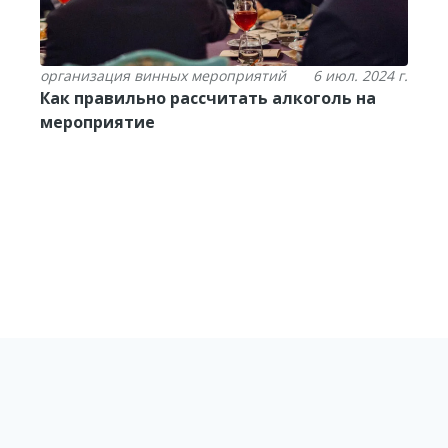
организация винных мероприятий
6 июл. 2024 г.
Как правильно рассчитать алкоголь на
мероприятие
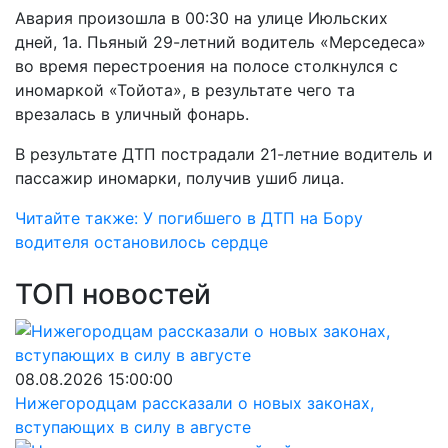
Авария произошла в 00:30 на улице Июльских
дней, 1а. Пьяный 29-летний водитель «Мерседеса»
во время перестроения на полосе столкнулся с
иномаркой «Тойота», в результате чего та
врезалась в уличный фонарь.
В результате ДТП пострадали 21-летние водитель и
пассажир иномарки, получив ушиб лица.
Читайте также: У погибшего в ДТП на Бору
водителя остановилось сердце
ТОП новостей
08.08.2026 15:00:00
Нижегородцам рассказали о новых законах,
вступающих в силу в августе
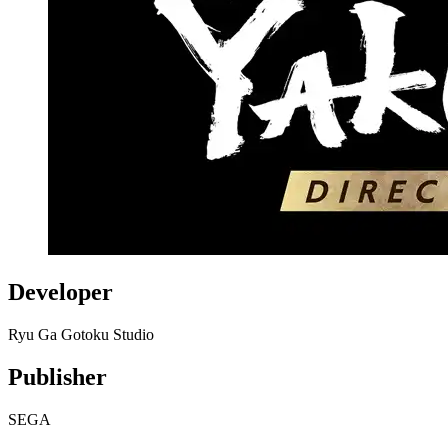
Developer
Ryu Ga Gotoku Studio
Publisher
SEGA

——

WHAT TO PRODUCE
Render the text read from all the records as a JSON list of strings, one string per line, with blank lines left out. Leave the pictures out of the answer.

OUTPUT
[
  "организация винных мероприятий",
  "6 июл. 2024 г.",
  "Как правильно рассчитать алкоголь на",
  "мероприятие",
  "Авария произошла в 00:30 на улице Июльских",
  "дней, 1а. Пьяный 29-летний водитель «Мерседеса»",
  "во время перестроения на полосе столкнулся с",
  "иномаркой «Тойота», в результате чего та",
  "врезалась в уличный фонарь.",
  "В результате ДТП пострадали 21-летние водитель и",
  "пассажир иномарки, получив ушиб лица.",
  "Читайте также: У погибшего в ДТП на Бору",
  "водителя остановилось сердце",
  "ТОП новостей",
  "08.08.2026 15:00:00",
  "Нижегородцам рассказали о новых законах,",
  "вступающих в силу в августе",
  "Developer",
  "Ryu Ga Gotoku Studio",
  "Publisher",
  "SEGA"
]